Coming back to PCA as a tool for data mining and explanatory models, let's investigate our PCs in more detail.

In [None]:
# let's look again at our DF of the sample means + PCs
meanPCs

In [None]:
#Plot just PC1
figure = plt.figure(figsize=(12,6))
ax = figure.add_subplot(111)

#plot PC1
meanPCs.iloc[1].plot(ax=ax,kind='bar',alpha=0.4,color='g')

#add horizontal dashed line at 0
xzero = range(-1,10)
zero = [0 for xi in xzero]
ax.plot(xzero,zero,'m--')

ax.set_title('Principal Component 1')
ax.set_xticklabels(ax.xaxis.get_majorticklabels(), rotation=25)

By evaluating how different features contribute to the PCs, we can say something about important relationships in our data.  Any features that have the same sign (positive or negative) are positively correlated.  Features with opposite signs are anticorrelated.  The value of each feature's contribution tells you how strong those relationships are.  PC1 will include the correlations that describe the most variation among your data.  

For ice cream sundaes in this data set, for example, one of the most important relationships is a strong correlation between the amount of hot fudge and marshmallow fluff.

What are the most important relationships that differentiate one sundae from another?  (I.e.
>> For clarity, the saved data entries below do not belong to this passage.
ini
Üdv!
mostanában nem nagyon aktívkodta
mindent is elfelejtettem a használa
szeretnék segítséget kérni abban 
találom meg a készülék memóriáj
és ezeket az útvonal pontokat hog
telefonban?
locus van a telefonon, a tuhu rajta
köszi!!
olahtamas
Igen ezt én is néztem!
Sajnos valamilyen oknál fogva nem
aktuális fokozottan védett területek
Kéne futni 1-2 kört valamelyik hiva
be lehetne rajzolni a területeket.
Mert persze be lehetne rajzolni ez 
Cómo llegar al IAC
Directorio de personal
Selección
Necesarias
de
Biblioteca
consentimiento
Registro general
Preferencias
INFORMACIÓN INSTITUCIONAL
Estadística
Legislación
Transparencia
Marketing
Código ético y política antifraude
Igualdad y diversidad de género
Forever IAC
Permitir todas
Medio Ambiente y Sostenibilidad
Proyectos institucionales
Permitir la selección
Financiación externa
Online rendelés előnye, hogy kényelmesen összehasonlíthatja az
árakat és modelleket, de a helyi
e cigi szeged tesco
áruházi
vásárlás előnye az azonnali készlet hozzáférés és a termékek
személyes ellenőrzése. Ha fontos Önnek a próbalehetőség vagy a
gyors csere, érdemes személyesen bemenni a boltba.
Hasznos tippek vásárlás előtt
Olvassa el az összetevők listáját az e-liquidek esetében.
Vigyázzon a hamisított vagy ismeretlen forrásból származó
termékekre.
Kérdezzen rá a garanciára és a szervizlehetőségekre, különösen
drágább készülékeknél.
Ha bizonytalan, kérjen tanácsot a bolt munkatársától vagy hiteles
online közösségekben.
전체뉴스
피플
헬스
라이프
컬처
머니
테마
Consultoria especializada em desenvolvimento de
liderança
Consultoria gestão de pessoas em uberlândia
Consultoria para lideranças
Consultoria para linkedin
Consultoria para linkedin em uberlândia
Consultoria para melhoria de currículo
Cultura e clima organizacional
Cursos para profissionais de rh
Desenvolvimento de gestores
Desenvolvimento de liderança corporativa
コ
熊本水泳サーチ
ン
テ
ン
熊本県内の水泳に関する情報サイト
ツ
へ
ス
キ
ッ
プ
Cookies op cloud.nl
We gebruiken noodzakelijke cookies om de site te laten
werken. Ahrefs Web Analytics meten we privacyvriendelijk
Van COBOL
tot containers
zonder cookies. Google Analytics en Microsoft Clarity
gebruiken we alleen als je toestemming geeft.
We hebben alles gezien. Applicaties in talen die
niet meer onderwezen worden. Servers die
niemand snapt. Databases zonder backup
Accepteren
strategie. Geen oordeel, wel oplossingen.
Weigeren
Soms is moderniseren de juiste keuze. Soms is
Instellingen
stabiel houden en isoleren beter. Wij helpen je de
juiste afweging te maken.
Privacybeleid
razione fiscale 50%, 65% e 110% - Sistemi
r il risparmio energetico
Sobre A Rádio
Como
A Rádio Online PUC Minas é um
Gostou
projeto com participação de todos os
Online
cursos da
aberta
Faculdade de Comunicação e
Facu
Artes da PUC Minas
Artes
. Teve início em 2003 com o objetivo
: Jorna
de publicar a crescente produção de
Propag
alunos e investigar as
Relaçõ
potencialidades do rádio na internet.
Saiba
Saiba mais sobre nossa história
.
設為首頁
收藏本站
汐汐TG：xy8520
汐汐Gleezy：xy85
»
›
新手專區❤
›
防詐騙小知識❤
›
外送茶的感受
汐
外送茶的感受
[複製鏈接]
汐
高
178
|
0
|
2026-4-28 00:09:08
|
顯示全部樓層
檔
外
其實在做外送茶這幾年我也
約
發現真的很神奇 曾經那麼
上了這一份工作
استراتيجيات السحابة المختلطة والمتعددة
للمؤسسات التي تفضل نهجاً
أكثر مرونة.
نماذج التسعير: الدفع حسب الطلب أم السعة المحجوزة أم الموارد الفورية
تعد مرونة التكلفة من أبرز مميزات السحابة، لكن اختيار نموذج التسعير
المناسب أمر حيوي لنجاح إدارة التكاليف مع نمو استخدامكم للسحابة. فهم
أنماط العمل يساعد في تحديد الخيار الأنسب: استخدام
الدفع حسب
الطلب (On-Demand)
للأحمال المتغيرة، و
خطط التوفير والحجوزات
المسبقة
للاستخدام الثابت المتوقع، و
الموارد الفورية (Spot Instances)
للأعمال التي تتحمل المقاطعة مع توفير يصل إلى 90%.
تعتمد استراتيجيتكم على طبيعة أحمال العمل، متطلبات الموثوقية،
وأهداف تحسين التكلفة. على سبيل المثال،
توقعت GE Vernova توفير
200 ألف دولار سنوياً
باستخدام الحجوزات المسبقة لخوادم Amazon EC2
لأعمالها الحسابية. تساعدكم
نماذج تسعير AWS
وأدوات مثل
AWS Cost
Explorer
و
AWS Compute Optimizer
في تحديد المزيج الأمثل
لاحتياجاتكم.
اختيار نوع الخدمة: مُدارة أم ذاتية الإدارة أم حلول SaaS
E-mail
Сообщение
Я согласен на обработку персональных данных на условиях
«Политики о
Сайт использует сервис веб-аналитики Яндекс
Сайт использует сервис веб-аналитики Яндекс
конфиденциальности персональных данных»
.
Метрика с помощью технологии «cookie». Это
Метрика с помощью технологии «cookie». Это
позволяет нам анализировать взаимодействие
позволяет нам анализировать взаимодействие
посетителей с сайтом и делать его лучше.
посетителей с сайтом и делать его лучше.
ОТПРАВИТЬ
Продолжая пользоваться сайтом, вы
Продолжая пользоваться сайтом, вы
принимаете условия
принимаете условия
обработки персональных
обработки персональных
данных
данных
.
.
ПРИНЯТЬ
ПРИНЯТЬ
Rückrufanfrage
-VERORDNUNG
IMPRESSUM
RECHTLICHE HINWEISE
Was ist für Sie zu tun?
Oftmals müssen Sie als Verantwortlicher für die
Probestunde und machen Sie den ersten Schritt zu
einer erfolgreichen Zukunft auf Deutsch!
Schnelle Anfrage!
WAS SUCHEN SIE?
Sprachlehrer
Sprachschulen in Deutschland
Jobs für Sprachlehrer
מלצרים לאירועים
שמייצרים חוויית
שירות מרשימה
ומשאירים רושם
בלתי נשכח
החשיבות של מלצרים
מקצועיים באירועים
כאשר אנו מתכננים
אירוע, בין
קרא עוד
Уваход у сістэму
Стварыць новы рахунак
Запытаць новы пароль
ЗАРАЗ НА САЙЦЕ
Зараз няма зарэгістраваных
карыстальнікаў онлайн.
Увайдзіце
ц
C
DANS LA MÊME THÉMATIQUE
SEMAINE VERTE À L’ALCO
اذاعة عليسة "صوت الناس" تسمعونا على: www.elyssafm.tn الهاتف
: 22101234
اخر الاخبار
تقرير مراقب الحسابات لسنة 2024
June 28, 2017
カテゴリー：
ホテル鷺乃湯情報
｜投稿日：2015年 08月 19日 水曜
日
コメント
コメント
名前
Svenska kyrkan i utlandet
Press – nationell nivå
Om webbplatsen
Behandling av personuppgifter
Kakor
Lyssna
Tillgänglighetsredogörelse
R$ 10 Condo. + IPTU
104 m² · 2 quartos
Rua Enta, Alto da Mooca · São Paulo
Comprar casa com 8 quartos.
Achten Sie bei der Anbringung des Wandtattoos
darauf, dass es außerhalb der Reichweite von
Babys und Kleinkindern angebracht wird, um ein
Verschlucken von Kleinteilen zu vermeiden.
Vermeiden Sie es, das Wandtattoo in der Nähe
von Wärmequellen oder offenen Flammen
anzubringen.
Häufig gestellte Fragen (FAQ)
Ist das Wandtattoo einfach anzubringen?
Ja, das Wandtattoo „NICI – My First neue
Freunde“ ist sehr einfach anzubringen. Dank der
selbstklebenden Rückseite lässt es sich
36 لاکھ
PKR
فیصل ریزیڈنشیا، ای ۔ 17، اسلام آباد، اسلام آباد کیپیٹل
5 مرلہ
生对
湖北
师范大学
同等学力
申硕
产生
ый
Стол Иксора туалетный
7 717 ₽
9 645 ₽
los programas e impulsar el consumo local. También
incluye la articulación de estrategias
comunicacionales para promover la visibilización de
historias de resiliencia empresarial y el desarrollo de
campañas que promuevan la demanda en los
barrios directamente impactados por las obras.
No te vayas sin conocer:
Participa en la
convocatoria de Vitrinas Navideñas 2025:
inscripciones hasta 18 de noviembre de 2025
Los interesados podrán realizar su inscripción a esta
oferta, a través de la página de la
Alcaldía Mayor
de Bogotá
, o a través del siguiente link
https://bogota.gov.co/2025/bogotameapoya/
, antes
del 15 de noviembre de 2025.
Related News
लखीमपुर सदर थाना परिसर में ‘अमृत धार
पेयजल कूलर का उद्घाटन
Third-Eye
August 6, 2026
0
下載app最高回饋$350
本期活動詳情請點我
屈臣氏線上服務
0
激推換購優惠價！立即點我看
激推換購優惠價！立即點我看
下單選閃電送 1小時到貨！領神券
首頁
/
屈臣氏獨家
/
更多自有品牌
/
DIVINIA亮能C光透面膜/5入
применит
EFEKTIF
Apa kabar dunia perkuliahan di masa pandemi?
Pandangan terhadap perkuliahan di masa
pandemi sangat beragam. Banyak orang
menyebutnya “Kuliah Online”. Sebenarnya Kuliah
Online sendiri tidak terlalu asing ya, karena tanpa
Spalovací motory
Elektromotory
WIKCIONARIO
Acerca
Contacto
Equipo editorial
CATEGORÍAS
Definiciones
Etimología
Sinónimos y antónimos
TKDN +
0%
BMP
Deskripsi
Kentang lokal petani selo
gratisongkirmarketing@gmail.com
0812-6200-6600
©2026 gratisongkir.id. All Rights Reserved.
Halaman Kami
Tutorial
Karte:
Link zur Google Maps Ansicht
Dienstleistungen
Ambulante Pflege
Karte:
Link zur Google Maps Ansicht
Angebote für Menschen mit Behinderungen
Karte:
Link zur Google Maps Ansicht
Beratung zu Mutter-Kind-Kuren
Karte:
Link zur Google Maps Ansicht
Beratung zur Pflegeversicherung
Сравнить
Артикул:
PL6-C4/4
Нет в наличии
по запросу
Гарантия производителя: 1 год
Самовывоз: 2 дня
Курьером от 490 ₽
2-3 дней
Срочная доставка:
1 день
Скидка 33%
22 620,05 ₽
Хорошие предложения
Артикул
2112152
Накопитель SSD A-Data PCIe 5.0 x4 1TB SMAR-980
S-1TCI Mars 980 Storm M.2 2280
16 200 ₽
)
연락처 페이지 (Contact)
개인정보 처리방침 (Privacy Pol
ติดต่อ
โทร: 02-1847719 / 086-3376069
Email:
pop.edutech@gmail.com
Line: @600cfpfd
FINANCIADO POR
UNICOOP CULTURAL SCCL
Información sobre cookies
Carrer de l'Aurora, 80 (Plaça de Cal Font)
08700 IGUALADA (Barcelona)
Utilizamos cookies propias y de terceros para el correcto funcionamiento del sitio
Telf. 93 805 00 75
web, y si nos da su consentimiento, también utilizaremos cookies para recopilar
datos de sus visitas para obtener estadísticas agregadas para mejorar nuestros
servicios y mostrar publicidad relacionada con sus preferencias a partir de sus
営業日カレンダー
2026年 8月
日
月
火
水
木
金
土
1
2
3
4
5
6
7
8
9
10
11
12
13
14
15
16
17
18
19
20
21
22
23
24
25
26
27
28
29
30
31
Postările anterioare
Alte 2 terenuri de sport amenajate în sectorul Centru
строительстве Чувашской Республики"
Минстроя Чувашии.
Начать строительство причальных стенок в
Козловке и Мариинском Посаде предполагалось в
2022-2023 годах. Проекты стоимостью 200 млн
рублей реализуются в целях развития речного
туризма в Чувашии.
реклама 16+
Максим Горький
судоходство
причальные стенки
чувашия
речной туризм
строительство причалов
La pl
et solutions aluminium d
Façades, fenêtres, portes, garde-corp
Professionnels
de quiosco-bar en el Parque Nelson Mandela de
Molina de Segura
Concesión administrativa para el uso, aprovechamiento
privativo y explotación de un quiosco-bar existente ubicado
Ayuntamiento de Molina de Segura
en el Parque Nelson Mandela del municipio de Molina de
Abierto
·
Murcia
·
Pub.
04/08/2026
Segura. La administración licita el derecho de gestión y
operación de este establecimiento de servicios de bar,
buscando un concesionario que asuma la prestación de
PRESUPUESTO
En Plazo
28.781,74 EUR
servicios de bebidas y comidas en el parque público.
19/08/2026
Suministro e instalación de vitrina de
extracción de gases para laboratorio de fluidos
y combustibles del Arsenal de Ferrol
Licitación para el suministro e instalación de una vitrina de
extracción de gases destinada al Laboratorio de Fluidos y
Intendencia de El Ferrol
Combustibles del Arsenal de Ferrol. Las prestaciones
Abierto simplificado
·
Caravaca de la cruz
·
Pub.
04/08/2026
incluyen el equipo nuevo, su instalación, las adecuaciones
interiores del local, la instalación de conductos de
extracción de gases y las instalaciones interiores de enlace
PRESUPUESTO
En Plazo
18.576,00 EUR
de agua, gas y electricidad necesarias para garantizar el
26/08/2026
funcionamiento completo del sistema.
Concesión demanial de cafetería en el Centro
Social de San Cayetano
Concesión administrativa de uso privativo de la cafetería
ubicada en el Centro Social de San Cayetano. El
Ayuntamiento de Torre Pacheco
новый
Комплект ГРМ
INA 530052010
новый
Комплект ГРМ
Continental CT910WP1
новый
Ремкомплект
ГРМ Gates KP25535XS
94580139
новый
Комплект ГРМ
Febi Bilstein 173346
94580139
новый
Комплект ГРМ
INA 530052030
ALL the relationships represented in PC1.)  Talk with your group then post your answer on Slack.

In [None]:
fig = plt.figure(figsize=(12,18))
for i in range(numPCs):
    ax = fig.add_subplot(numPCs,1,i+1)
    meanPCs.iloc[i+1].T.plot(sharex=True,ax=ax,kind='bar',alpha=0.75)
    zero = [0 for x in pca_df.columns]
    xzero = range(len(zero))
    ax.plot(xzero,zero,'k--')
    ax.set_title('PC'+str(i+1))

ax.set_xticklabels(ax.xaxis.get_majorticklabels(), rotation=25)

### Predictive modeling

If we were to use this data set for predictive modeling, we would likely want to use the ingredient features to predict the calories.  Given that, can you glean any further information from the PC plots?  Would you revise the number of components you want to keep?  What else might you consider?